Exercise directions:
Reproduce word for word the part of the hypopigmentation text below, starting at "Next, Dr. Okoye" and ending at "as post-inflammatory hypopigmentation.".

Text passage:
══════

Featuring Ginette A. Okoye, MD, FAAD

In one of the morning breakout sessions, Dr. Ginette Okoye gave an enlightening presentation on hypopigmentation and other dyschromias. When you see hypopigmentation , Dr. Okoye cautioned, “ don’t automatically diagnose post inflammatory hypopigmentation”. The first decision to make in the approach to these patients is whether they have hypopigmentation or depigmentation. The best way to answer this is through use of a wood’s lamp. Depigmentation happens when melanocytes are no longer functioning or gone, such as in the case of vitiligo. Clues to diagnosis of hypopigmented conditions rely on the distribution, morphology and symptoms of these presentations.

Depigmentation happens when melanocytes are no longer functioning or gone, such as in the case of vitiligo.

Next, Dr. Okoye used case presentations to illustrate various presentations of hypopigmentation in the facial region. While seborrheic dermatitis tends to be salmon colored or erythematous in Caucasian individuals, in patients of color this condition can present as hypopigmentation. As topical steroids may lead to hypopigmentation, in these patients you may want to avoid topical steroids for treatment. An interesting condition currently identified as “facial discoid lesions” was illuminated by Dr. Okoye. Facial discoid lesions present as hypopigmented macules and patches on the face and scalp. These can be described as “copper colored” and is a diagnosis by exclusion. It is most common in black men over the age of 45 who are from the continent of Africa. It is often misdiagnosed as post-inflammatory hypopigmentation.

══════

Exercise data:
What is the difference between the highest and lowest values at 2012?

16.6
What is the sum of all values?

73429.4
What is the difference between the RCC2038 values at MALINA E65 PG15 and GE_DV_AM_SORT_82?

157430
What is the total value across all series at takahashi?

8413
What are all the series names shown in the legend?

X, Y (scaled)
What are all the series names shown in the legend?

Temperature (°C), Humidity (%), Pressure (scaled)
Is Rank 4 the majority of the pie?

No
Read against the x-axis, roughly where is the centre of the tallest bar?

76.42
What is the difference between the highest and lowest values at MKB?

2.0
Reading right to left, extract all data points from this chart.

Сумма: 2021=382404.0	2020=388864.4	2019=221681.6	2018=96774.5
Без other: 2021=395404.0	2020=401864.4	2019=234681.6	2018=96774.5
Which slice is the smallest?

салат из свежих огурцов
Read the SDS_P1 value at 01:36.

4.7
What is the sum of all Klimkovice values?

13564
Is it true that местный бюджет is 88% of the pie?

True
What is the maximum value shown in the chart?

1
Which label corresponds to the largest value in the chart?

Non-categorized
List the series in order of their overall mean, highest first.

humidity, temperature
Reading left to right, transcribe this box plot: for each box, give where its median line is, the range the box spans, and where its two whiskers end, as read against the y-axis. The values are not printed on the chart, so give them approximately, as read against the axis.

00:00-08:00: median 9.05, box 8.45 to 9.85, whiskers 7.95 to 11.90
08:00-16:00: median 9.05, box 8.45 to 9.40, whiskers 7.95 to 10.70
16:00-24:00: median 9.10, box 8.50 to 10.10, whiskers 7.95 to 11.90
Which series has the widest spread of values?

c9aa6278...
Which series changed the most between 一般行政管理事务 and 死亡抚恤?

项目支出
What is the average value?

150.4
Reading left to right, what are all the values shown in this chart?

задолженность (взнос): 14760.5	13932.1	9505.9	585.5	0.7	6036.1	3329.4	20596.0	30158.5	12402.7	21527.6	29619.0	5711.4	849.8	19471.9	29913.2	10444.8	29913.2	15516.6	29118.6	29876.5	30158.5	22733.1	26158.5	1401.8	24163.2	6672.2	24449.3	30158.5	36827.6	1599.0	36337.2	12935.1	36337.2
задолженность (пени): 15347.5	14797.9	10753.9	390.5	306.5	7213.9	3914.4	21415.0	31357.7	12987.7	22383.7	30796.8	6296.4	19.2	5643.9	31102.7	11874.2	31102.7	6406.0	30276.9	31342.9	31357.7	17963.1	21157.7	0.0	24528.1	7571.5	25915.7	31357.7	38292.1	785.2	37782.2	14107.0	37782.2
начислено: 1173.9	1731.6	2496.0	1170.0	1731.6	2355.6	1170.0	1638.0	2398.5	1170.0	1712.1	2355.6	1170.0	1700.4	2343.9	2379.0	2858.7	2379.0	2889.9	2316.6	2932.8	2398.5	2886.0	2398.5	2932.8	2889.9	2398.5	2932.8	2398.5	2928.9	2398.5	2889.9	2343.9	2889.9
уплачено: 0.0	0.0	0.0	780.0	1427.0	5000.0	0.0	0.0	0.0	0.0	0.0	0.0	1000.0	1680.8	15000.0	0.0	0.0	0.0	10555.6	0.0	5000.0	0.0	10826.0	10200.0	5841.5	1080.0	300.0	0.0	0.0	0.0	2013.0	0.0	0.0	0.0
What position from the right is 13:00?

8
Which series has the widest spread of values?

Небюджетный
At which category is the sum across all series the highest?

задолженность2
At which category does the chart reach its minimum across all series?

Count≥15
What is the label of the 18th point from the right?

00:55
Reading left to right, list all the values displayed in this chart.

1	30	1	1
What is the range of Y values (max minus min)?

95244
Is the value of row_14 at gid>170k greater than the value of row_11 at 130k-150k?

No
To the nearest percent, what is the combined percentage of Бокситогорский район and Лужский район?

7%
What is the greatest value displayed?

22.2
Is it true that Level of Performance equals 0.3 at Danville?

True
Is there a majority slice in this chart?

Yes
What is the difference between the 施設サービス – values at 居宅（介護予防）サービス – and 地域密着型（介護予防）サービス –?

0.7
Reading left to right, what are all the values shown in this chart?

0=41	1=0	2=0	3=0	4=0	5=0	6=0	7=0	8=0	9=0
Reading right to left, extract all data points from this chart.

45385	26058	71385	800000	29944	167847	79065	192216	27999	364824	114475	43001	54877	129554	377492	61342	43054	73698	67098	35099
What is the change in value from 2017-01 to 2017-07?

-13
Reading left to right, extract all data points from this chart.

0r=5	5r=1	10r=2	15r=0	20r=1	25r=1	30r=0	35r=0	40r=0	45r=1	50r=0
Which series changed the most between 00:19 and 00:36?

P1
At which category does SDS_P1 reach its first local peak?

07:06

══════

Written response:
Next, Dr. Okoye used case presentations to illustrate various presentations of hypopigmentation in the facial region. While seborrheic dermatitis tends to be salmon colored or erythematous in Caucasian individuals, in patients of color this condition can present as hypopigmentation. As topical steroids may lead to hypopigmentation, in these patients you may want to avoid topical steroids for treatment. An interesting condition currently identified as “facial discoid lesions” was illuminated by Dr. Okoye. Facial discoid lesions present as hypopigmented macules and patches on the face and scalp. These can be described as “copper colored” and is a diagnosis by exclusion. It is most common in black men over the age of 45 who are from the continent of Africa. It is often misdiagnosed as post-inflammatory hypopigmentation.